Further documents complicate her “determination to detest my grandfather for what he had done.” For example, his birth certificate “presented the obvious, but overlooked, fact that Opa had once been a child, too.”

It’s hard to conceive of her distress as she writes: “No sooner had the pendulum of my thoughts swung toward doubt than someone appeared to make it swing the other way.”

That someone, in one instance, was Oma. Although she was a dutiful wife, at one point she tells her granddaughter, “Our life together was not nice. [ . . . ] It was hard and cruel, and I was afraid. As soon as he came into the house all of us froze and when he was gone everyone could breathe again.”

Lindahl believes: “Opa had taken the violence of war home with him and unleashed it on his own family.

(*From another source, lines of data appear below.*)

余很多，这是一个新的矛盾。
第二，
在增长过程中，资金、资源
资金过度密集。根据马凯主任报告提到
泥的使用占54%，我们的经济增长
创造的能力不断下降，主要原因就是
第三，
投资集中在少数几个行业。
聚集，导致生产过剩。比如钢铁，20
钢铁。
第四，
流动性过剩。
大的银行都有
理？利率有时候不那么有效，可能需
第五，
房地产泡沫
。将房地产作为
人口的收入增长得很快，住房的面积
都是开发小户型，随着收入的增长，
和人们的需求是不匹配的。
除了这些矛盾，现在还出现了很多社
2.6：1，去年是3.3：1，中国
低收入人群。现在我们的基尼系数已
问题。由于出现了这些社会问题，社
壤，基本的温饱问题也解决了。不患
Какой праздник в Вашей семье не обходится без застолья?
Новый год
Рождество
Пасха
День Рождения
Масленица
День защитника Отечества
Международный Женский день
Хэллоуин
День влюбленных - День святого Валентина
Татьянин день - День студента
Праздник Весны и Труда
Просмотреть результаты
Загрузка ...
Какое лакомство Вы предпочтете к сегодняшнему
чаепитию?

For them, the war had never ended, and perhaps this was the reason I felt it alive in my own life, so many decades later.”

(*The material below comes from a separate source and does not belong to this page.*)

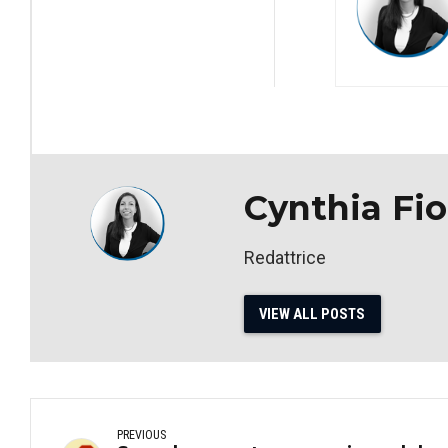
Cynthia Fior
Redattrice
VIEW ALL POSTS
PREVIOUS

While in Germany, Lindahl gains access to papers that address another lifelong question. How did she come to be born in Brazil? It turns out that her grandfather had hurriedly taken his family, which included Lindahl’s mother, from Germany to Brazil “due to his National Socialist past. As Sonderführer or Special Führer for Landed Estates in East Prussia and Poland he had tortured, shot, and caused the death of many. When Adolf Eichmann was arrested, Opa fled.”

In addition to suddenly learning about this dark past to her family, along the way, she must also decide how best to present her ancestry to her children for their future understanding.

In opposition to all the terrible news that Lindahl was faced with, there were several bright spots in researching her ancestry. One lay with finding her mother’s brother in Latin America. “Uncle Harty had died countless grim deaths in the stories told in Oma’s apartment, but now after forty years of eternity he was back. . . .”

The Pendulum: A Granddaughter’s Search for Her Family’s Forbidden Nazi Past is a thrilling memoir. Lindahl shares all the emotions, the triumphs and crushing sadness that accompanied her journey to unmask the truth about her grandparents, and ultimately sees her own life more fully.